The ways in which we design facilities moving forward and retrofit existing ones will require new ways of thinking, new tools, new processes, and new approaches.
Before we charge forward, we should ask ourselves: what lessons have we learned? What do we know that makes the best use of our time and resources? How can we respond strategically?
Slowing down is a power move…so too is taking your time to figure out how to respond and slowing down your decision-making process in high-pressure moments. – Amy Cuddy
Taking stock to move forward
Periods of change and transition are the most opportune times to be honest about what’s working and what’s not. Rather than simply employing the same mindsets and approaches we always have; we can use them as opportunities to revisit our thinking and processes to see if they even make sense anymore. This is where a Keep/Toss/Create exercise can really come in handy.
What should we hang onto? What can we throw away?
What of those things can inform something new that we haven’t tried before?
Change isn’t always easy. In fact, it can be very difficult to motivate change in large organizations, particularly complex ones such as healthcare institutions with multiple stakeholders representing conflicting needs and desired outcomes. As designers, it’s our job with a view outside of the organization, to understand the bigger picture. When we get the right people at the table to explore all aspects of the Keep/Toss/Create dilemma, we can co-create solutions that build consensus around a shared vision and are more likely to be implementable and effective in the long run.
Deciding what to keep
To begin to uncover what to keep when we’re looking to make necessary changes, we need to get to the root of who our client is and why they do what they do. In fact, all aspects of the Keep/Toss/Create equation boil down to the same thing – when we know the WHY behind what we’re doing, we can use that as a litmus test to determine what stays and what goes. For instance, if we want to know what to keep from an existing workplace environment to transfer to a new one, we should talk to the people who are actually doing the work. The things we keep are the things that serve the organization on multiple levels, including what’s most efficient, what makes more economic sense and most importantly: what works for the majority of people involved. What do we need to keep to create a design solution that puts the end user first?
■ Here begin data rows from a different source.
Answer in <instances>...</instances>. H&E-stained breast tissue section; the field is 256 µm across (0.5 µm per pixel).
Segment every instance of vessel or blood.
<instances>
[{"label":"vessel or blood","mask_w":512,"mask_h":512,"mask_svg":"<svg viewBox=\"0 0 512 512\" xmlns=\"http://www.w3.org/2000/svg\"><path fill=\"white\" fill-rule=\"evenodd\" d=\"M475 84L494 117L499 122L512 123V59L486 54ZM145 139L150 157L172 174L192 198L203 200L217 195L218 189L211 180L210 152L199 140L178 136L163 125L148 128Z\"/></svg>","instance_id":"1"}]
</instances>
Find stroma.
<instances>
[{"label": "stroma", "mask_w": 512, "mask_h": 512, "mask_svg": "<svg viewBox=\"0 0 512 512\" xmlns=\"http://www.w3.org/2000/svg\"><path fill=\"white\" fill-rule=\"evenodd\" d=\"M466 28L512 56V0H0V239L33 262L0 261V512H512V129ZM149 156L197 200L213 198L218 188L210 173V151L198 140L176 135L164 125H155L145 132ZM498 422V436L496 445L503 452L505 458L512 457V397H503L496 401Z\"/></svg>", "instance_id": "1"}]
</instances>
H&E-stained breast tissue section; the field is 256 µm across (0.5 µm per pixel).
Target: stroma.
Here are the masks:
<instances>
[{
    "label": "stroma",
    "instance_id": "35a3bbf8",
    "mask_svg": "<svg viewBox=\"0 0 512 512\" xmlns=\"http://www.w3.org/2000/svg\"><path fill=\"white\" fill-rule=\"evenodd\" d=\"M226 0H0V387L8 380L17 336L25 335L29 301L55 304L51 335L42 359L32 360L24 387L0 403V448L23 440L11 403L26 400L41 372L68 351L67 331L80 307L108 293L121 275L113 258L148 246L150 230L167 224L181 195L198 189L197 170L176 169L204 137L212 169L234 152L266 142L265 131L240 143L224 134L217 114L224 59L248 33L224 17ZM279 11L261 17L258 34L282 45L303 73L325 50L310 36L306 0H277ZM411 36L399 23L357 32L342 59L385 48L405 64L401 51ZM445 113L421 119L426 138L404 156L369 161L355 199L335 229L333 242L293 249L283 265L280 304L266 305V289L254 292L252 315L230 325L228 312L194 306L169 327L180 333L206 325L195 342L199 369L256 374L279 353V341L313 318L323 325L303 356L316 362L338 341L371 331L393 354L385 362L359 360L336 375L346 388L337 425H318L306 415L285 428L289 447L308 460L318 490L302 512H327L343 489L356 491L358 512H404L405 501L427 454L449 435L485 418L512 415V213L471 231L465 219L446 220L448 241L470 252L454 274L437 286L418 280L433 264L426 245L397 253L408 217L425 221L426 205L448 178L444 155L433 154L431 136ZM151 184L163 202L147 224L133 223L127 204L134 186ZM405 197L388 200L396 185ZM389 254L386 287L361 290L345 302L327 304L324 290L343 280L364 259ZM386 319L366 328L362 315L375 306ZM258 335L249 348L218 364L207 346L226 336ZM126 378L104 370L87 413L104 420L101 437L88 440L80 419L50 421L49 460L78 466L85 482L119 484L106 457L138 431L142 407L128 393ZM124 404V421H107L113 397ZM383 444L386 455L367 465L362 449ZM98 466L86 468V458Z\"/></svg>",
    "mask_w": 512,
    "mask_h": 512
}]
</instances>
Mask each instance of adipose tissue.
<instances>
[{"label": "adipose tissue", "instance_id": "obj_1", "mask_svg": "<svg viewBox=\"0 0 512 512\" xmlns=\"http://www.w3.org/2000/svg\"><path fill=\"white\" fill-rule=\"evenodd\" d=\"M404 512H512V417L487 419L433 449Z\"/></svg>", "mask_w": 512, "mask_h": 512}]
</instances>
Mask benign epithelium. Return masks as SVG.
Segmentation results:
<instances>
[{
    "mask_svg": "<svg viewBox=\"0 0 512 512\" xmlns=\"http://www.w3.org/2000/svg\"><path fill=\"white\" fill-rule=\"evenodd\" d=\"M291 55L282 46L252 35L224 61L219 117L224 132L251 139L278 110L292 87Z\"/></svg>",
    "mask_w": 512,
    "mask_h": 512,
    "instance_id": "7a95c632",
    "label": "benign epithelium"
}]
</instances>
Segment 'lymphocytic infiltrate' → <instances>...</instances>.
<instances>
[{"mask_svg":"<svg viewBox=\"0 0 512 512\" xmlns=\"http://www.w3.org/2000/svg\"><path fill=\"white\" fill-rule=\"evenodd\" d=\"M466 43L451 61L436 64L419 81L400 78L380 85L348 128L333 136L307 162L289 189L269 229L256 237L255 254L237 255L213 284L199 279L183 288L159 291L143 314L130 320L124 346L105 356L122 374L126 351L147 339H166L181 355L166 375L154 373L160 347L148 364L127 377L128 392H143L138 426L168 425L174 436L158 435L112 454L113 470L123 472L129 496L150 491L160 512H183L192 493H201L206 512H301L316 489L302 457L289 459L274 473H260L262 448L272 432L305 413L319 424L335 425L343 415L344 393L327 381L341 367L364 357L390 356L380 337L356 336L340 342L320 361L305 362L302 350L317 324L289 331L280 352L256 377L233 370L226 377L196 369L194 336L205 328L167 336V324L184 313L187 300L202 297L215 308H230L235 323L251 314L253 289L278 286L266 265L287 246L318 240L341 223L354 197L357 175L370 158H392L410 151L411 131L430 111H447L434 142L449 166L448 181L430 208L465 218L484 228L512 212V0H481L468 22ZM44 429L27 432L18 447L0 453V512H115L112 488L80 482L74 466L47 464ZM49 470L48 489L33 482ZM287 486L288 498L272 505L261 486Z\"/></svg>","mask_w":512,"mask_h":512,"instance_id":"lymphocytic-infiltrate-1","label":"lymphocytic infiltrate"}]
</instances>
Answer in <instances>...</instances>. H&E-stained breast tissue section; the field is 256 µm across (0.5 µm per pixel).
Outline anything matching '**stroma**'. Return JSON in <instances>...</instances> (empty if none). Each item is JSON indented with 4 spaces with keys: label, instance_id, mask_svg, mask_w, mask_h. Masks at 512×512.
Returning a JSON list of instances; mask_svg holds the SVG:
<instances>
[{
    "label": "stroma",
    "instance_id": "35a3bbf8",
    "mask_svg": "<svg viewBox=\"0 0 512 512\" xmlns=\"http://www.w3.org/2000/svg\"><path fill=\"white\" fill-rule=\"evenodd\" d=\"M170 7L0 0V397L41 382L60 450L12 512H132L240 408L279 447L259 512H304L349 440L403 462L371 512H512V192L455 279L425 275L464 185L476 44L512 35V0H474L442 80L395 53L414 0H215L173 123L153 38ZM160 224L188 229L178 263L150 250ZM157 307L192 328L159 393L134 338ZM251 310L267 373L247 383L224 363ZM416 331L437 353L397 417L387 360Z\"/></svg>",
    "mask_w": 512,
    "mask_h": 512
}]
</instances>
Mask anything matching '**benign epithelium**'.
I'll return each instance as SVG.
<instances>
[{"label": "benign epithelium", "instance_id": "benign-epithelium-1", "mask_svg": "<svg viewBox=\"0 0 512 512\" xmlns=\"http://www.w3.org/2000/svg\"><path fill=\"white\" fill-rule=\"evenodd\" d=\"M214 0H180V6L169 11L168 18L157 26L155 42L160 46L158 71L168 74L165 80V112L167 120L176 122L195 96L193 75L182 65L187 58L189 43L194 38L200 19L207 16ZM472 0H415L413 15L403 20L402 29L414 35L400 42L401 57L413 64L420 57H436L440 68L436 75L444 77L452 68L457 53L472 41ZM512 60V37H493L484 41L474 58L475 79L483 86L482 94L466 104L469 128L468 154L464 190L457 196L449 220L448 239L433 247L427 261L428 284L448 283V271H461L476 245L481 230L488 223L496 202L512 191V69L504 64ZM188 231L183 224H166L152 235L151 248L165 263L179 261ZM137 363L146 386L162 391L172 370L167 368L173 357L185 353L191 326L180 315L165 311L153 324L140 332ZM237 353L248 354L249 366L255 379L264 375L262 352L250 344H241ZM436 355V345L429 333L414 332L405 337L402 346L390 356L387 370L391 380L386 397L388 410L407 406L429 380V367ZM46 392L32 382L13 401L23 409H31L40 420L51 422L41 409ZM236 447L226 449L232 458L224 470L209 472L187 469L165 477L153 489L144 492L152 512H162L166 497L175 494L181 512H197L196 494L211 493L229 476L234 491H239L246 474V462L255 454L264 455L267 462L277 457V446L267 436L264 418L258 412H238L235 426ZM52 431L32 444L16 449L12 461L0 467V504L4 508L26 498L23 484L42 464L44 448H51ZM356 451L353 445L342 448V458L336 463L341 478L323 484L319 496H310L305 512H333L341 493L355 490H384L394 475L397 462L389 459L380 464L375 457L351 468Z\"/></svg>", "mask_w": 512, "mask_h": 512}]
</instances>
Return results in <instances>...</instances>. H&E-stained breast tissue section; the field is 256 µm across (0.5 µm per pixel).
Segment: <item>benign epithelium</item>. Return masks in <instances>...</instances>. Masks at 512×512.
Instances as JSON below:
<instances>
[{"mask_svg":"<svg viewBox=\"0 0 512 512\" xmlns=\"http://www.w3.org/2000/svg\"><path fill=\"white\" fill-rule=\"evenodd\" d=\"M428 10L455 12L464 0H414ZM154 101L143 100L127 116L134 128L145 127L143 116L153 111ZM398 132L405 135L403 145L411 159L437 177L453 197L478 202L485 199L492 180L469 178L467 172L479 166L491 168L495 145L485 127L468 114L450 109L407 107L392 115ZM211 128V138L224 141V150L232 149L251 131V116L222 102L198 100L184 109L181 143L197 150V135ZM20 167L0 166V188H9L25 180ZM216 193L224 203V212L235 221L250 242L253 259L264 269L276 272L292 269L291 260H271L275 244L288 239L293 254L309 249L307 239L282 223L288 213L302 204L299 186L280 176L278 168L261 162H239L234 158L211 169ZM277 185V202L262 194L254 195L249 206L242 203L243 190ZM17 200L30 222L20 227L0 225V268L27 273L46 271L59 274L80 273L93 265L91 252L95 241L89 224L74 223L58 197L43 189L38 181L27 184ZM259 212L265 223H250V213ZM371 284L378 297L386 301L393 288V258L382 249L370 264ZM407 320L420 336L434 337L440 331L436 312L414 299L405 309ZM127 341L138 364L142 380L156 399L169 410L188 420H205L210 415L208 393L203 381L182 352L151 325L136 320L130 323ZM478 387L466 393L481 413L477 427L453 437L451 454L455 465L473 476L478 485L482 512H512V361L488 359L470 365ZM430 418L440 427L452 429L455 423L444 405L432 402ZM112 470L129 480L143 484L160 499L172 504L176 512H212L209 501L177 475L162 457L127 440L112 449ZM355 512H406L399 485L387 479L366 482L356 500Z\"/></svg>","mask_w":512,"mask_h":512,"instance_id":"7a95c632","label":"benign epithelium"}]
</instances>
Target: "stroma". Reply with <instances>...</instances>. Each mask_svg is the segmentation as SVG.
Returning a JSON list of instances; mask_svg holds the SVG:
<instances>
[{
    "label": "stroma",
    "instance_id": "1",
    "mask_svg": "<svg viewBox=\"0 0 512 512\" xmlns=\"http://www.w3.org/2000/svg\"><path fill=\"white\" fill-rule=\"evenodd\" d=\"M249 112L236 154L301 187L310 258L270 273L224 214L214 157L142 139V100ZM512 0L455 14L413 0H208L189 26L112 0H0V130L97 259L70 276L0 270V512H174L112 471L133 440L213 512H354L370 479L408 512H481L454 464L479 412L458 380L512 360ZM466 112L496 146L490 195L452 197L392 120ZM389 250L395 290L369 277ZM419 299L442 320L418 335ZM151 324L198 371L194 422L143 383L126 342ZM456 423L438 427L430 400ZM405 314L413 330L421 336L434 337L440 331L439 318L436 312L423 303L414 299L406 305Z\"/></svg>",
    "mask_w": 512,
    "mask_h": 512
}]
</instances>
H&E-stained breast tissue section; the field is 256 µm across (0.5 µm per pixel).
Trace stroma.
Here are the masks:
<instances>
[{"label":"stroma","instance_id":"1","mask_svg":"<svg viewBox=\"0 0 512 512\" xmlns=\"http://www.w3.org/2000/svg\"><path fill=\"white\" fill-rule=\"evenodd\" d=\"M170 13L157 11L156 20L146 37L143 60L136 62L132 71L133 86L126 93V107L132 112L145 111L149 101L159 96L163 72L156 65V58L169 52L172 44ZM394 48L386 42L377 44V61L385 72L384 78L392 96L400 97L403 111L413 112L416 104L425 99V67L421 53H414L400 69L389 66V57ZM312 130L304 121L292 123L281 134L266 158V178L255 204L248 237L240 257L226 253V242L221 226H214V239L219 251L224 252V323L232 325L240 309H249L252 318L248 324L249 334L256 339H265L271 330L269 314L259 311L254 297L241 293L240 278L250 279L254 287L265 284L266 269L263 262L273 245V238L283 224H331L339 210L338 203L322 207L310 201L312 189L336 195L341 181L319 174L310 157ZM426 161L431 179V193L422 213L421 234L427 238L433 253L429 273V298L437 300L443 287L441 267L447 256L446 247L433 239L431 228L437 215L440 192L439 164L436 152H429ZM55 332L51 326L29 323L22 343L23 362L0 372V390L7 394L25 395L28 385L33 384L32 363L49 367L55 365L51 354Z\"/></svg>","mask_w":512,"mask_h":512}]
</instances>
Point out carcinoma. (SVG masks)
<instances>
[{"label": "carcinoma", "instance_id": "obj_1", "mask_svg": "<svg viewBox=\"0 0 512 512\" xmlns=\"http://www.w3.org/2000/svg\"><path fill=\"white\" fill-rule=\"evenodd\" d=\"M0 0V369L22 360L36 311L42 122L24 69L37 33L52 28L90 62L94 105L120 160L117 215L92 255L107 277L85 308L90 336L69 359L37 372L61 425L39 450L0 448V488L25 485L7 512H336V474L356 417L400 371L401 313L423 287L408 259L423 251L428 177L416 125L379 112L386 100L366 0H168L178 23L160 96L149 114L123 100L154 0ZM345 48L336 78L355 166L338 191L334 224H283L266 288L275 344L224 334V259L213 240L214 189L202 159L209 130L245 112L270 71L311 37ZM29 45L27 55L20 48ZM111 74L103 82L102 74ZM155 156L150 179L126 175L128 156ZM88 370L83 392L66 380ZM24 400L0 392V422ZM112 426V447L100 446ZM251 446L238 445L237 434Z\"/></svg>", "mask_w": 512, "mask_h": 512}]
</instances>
Tossing what no longer works
We also want to be open to having uncomfortable conversations about what outdated thoughts are being held onto and whether they should really make the “keep” list. We may think something is working but when we dive deep, we might find that what we’ve believed to be true is holding us back from moving forward. We want to challenge ideas and assumptions and together, toss what doesn’t create action in an organization or inspire people to contribute to a common vision and goals. When our clients find themselves at a crisis point, the best thing we can do together is throw away outdated assumptions and invite new ways of thinking. What can we let go of to get everyone working toward a shared vision?
Creating a pathway to the future
Now that we’ve kept what works and tossed what doesn’t, we can begin to unravel the elements that lead to true change – the actions an organization can take to inspire evolution. Before we can do that, together we’ll need to explore what an organization is ready for – what’s in the realm of possibilities when it comes to change and what type of change can inspire ongoing action and results? We want to inspire change that sticks and that leads to an ongoing path to a desired future. What can we do to inspire the change that’s needed – both immediately and through incremental steps
Now more than ever, it’s important to bring the right people together on the change management journey. By helping to frame the conversations that allow healthcare organizations to move forward confidently, we can co-create solutions that are implementable and lead to ongoing success.
Together with our clients, we can help create new models of care that speak to an organization’s “why” and reflect the changes we need to better support individuals, families, caregivers and communities in a world defined by change and uncertainty.